OCC issues Order of Charges to two former chairmen of Texas bank
The OCC issued a Notice of Charges for Orders of Prohibition and Notice of Assessments of a Civil Money Penalty to Saul Ortega and David Rogers Jr., both former chairmen of the board of First National Bank, Edinburg, Texas (closed in September 2013), notifying them that on a date to be determined by the Administrative Law Judge for the OCC, a hearing will start concerning whether Orders should be issued by the Comptroller against them that would ban them from the banking industry and require each of them to pay a proposed civil money penalty of $250,000.

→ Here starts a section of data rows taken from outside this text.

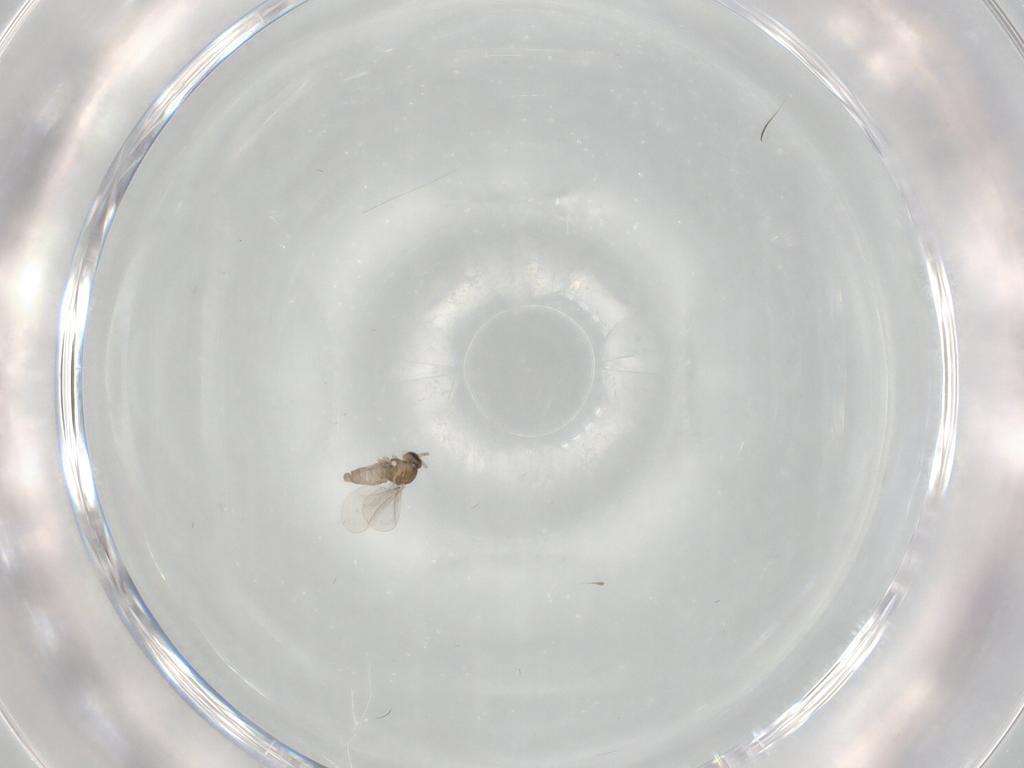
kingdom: Animalia
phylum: Arthropoda
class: Insecta
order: Diptera
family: Cecidomyiidae
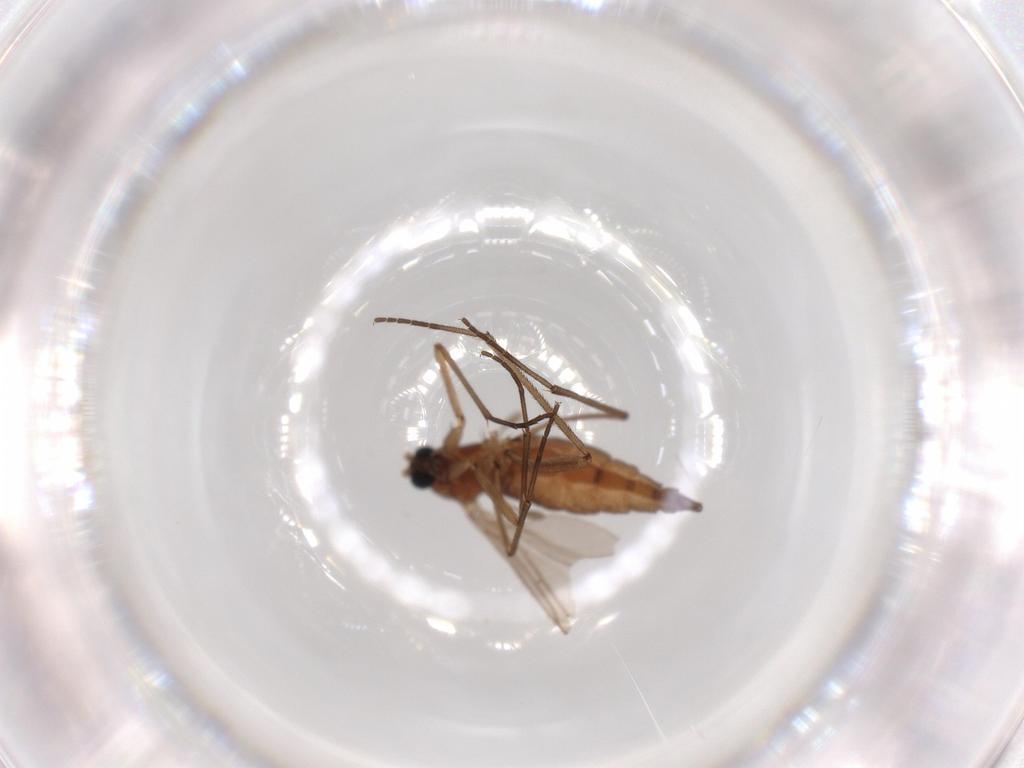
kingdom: Animalia
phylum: Arthropoda
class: Insecta
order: Diptera
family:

The bank incurred a $174 million loss in 2008 on investments in Fannie Mae and Freddie Mac. At approximately the same time, the bank's OREO increased significantly due to increasing delinquencies and foreclosures, and the OCC imposed an Individual Minimum Capital Ration on the bank in early 2009. The OCC found that, to mask the bank's deteriorating financial condition, Ortega and Rogers engaged in misconduct that inflated earnings and capital and improperly reduced or delayed reported losses. That misconduct included providing unsafe or unsound loans to finance the bank's raising of capital (the bank lost $387,000 on these loans and the FDIC's Deposit Insurance Fund (DIF) lost $3.8 million); improperly including the loan proceeds as capital; providing unsafe or unsound loans to finance the sales of OREO at above-market prices to improperly reduce the bank's nonperforming assets and avoid recording losses on the OREO sales (the bank incurred at least $42 million in losses and the DIF lost at least $103 million); and improperly accruing interest on nonaccrual loans.